This past weekend, this site was hijacked by a shady payday loan outfit. It’s the second time this has happened in the last six months, which I suppose, by internet standards, isn’t too bad.
In a related development, Aaron Swartz, who was the co-founder of the information-sharing website Reddit, committed suicide last Friday at age 26. He was considered an Interrnet folk hero for his efforts to make online content “free.” The definitive reason for his suicide is unknown, but he had a history of depression and was facing 13 felony charges, including wire fraud, computer fraud and unlawfully obtaining information from a protected computer, as a result of illegally downloading nearly five million articles from MIT computer archives with intent to distribute the articles on file-sharing websites. His family and friends have issued a statement to the effect that Swartz was trying to make the Internet a better and fairer place.
Also last week, a number of those of us who are science fiction writers received an email invitation to speak at Bexley College in London, offering transport, publicity, and an honorarium. Of course, Bexley is a technical school and unlikely to support a seminar on “The Mystery of Life and Death,” not to mention that the “professor” listed on the invitation doesn’t exist. Needless to say, word spread quickly about this scam.

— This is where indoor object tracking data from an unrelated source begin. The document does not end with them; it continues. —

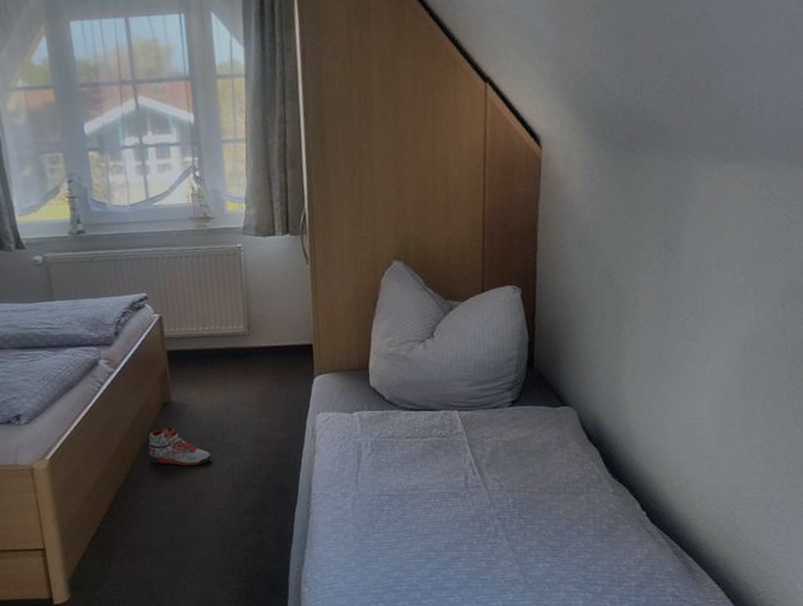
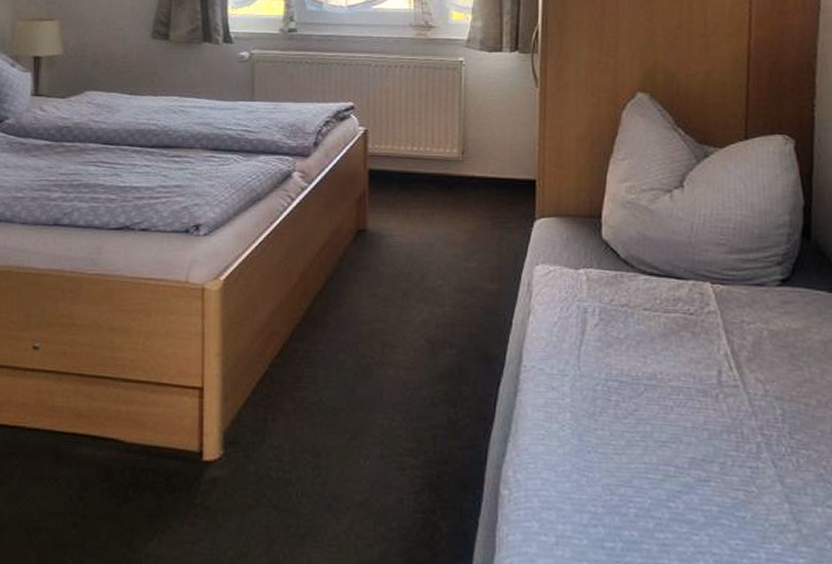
sneaker: present [149,427,212,466] -> none [336,259,406,311]

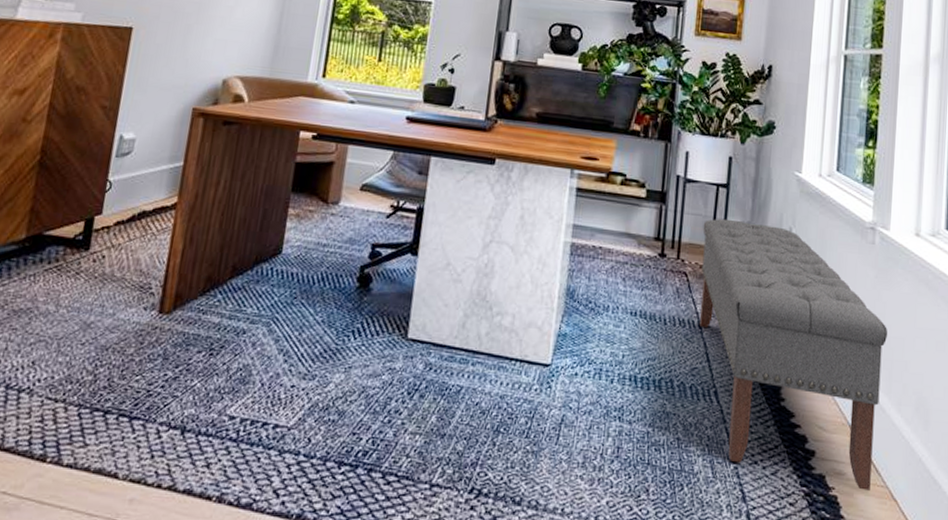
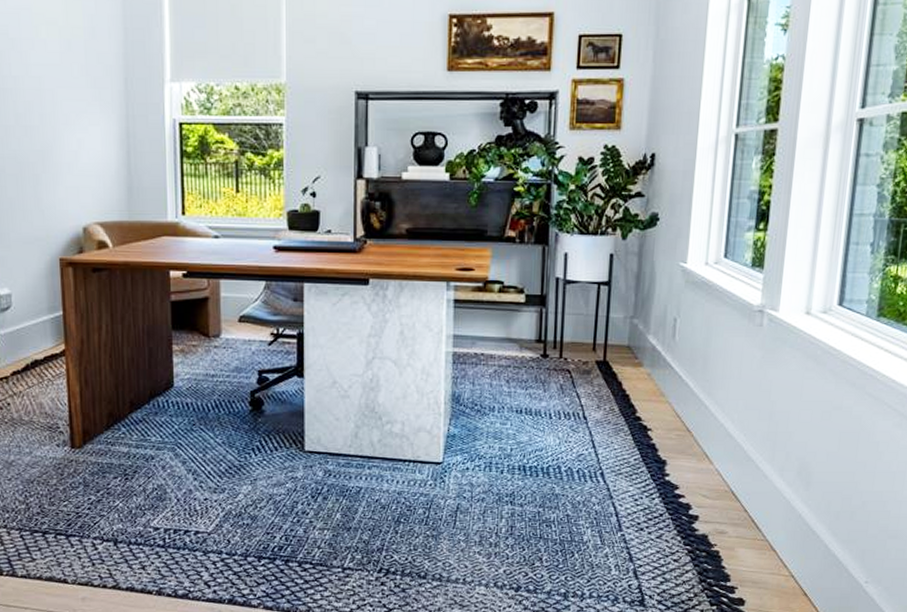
bench: present [700,219,888,491] -> none [584,317,773,545]

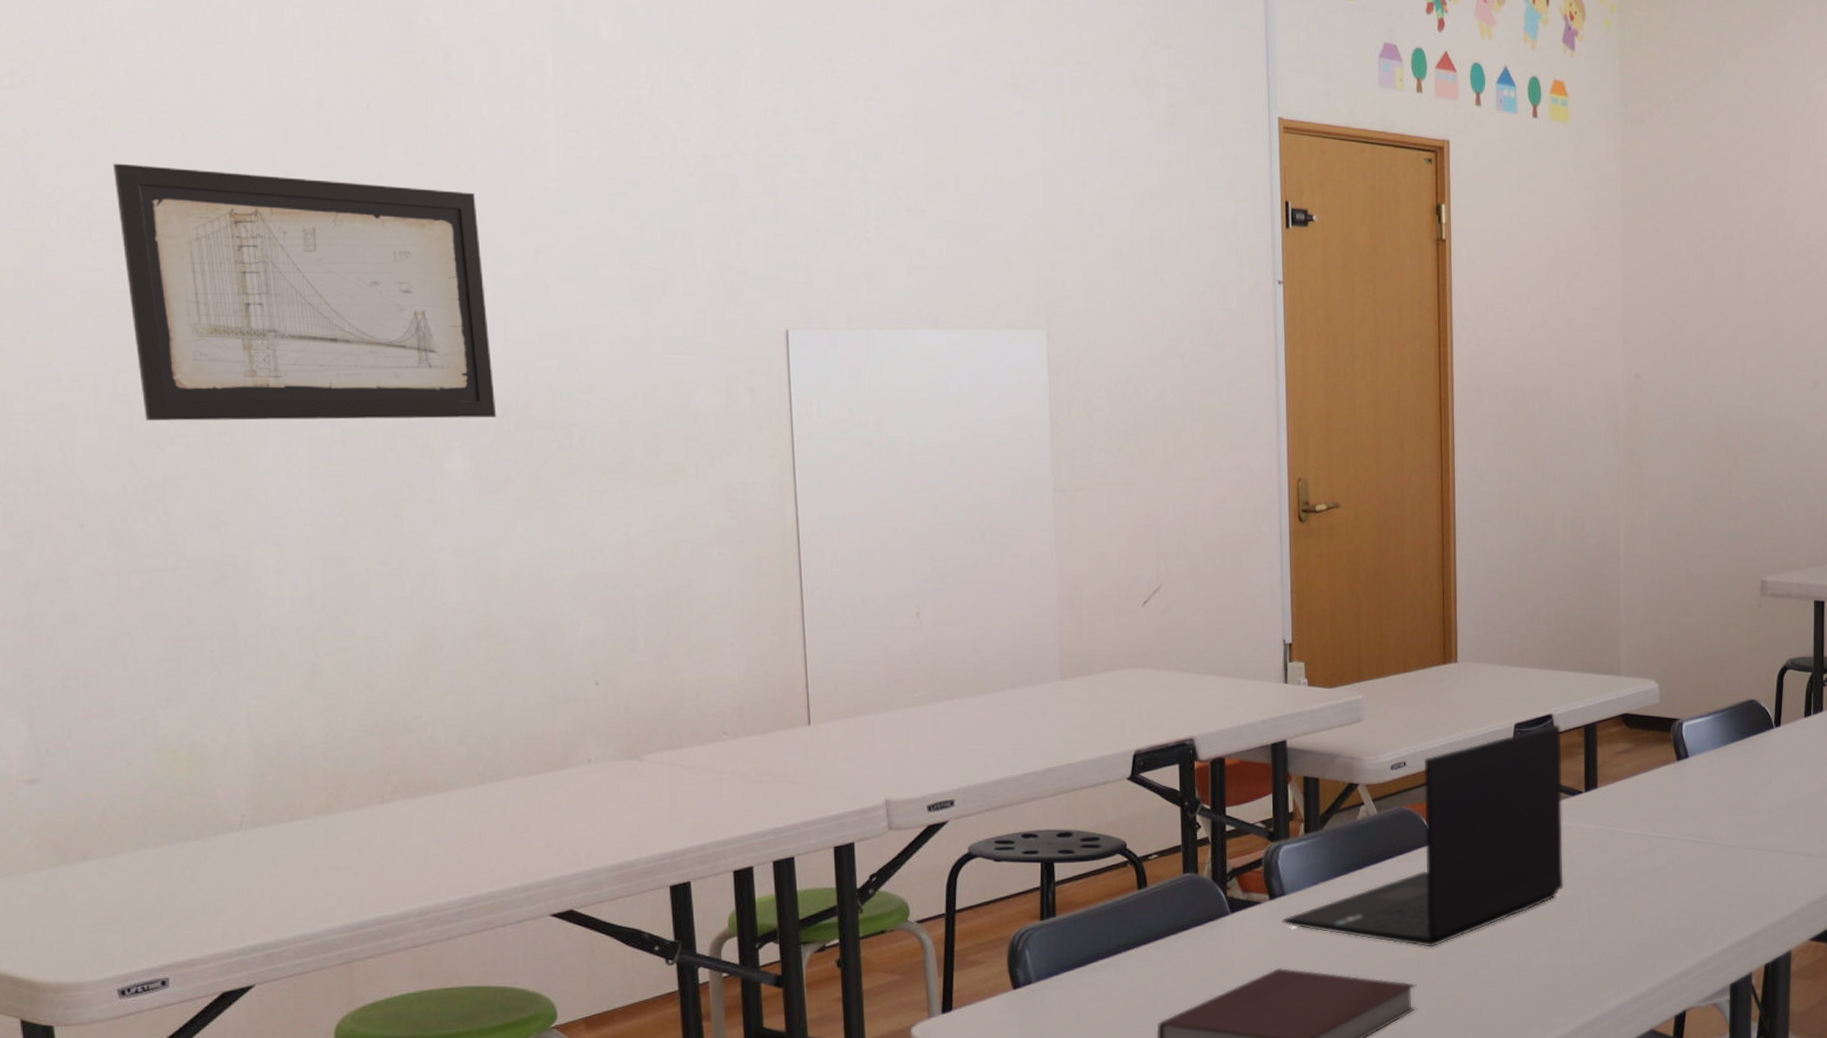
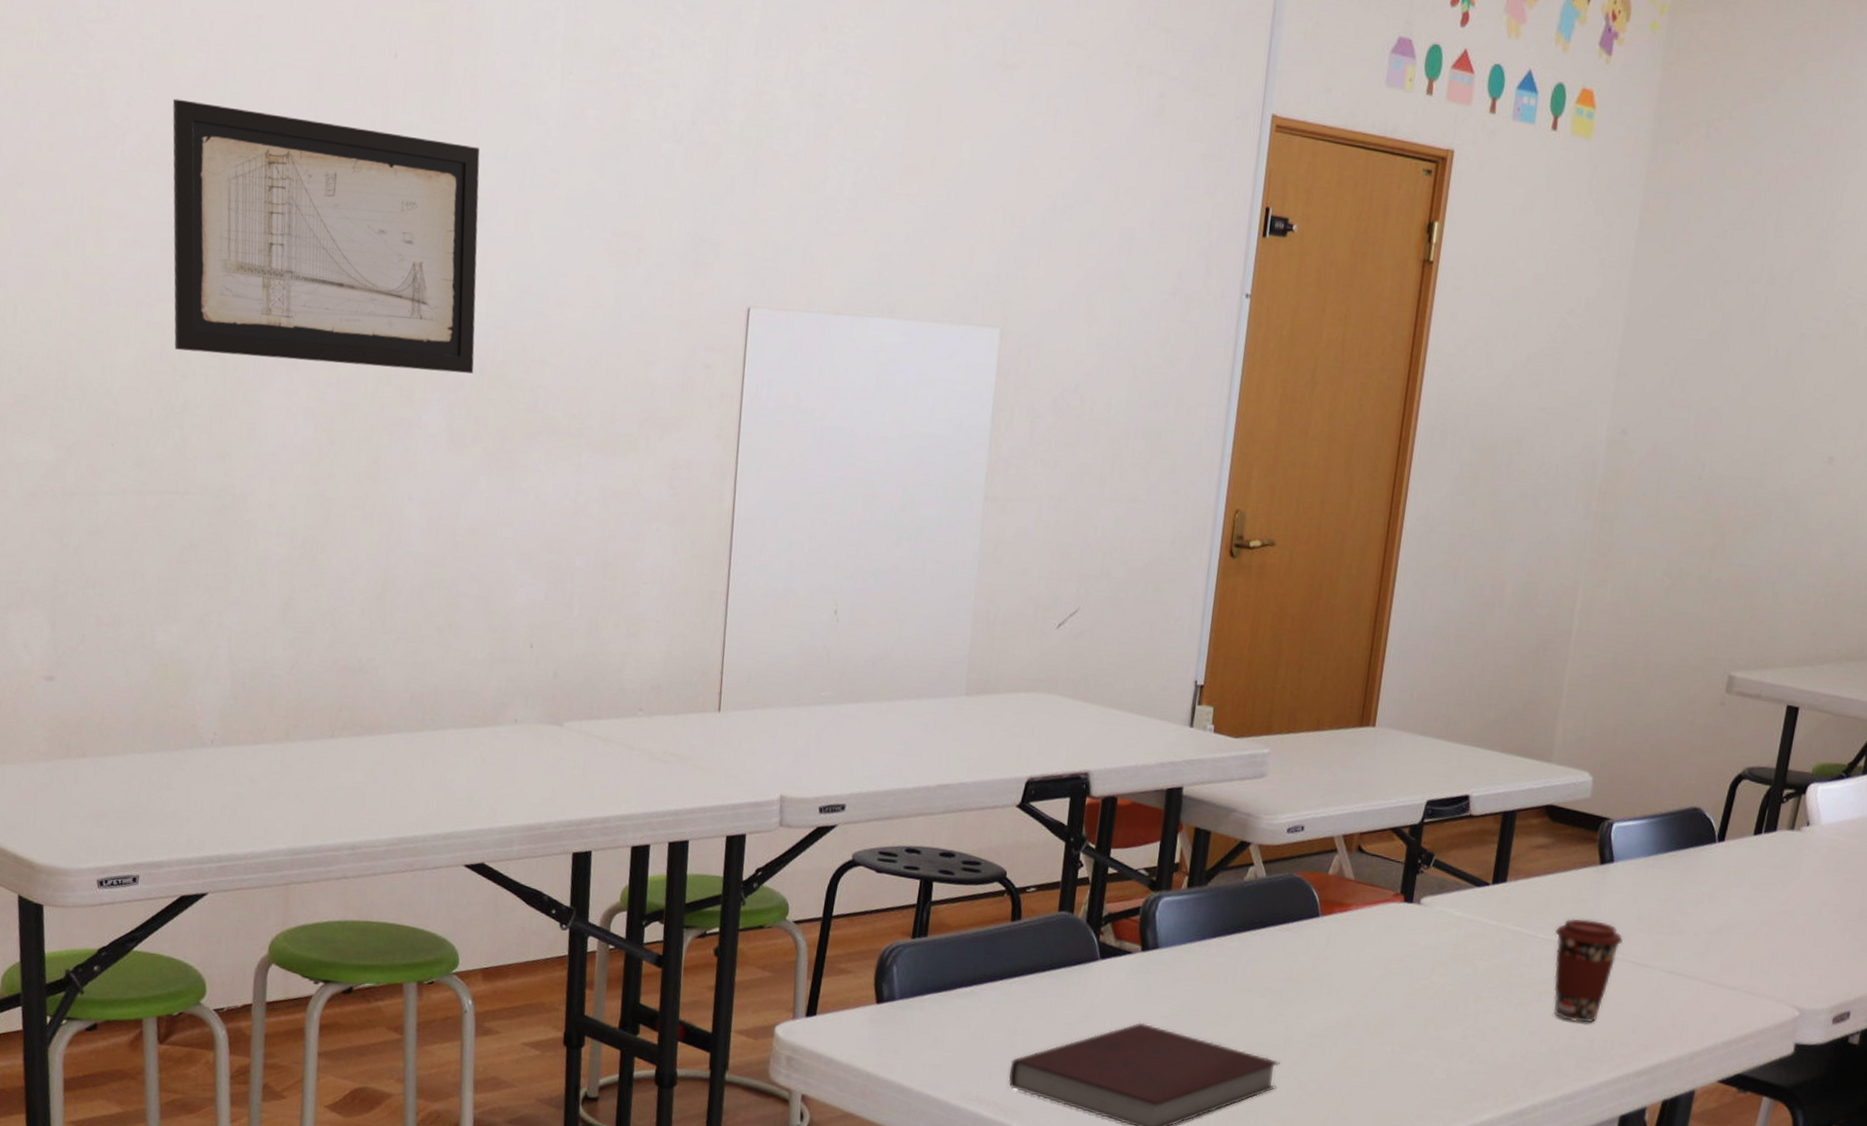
laptop: present [1282,724,1564,947] -> none [1151,806,1476,1026]
coffee cup: none [1646,812,1709,906] -> present [1553,918,1624,1023]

What I would like to know is exactly how stealing five million articles or hijacking my website for potential gain for a payday loan site has anything to do with making the Internet a better or fairer place. Or for that matter, just how ethical is the cry that “information wants to be free”? How does the epidemic of internet plagiarism do anything to teach students the value of information… or about intellectual honesty?
With the growth of the Internet, the amount of confidence schemes has increased exponentially, and so has the number and breadth of scams, a huge percentage of them targeted at the most vulnerable individuals in society – the less educated [not that some very highly educated people have not fallen for them], the elderly, those in financial trouble, or those who are simply too trusting. While the few big-time information thefts make headlines, even many of those are never resolved, and the perpetrators remain unknown, and it’s just about impossible to make more than the tiniest dent in the volume of successful internet scams and swindles… and, as for piracy… forget it.
No matter what anyone says about pirated and torrent-downloaded books increasing sales… I’m sorry, but the overall figures in the book industry [at least in the field of fiction] give that the lie. Sales are down, and in some areas, such as mass market paperbacks, they’re down at lot, and as I’ve noted previously, ebook sales are far from making up the difference.
Pirated copies of books, movies, and music are theft, pure and simple. Just because someone thinks that the price of a movie, book, or music CD is too high doesn’t justify theft. We don’t justify theft of any other good on the grounds that the price is too high, and we don’t say that other goods that are not essential for physical survival can be stolen because the prices are too high. Moreover, allowing or exalting the theft of information or other intellectual property effectively states that those who create it don’t deserve the same protection as those who produce other goods. Now… some will say that information/entertainment isn’t as vital. Oh… when our society is based on information? And don’t tell me that a Coach handbag, or a Rolex watch or any other counterfeit luxury product knock-off is more important than information or entertainment.
All this brings up the questions: Is the Internet really a force for good? Do its advantages outweigh the drawbacks? And even if it does have a net benefit to society, does it, in its current form, excessively [a matter of judgment, I know] enable dishonest behavior and acts? More important, what, if anything, are we going to do about it?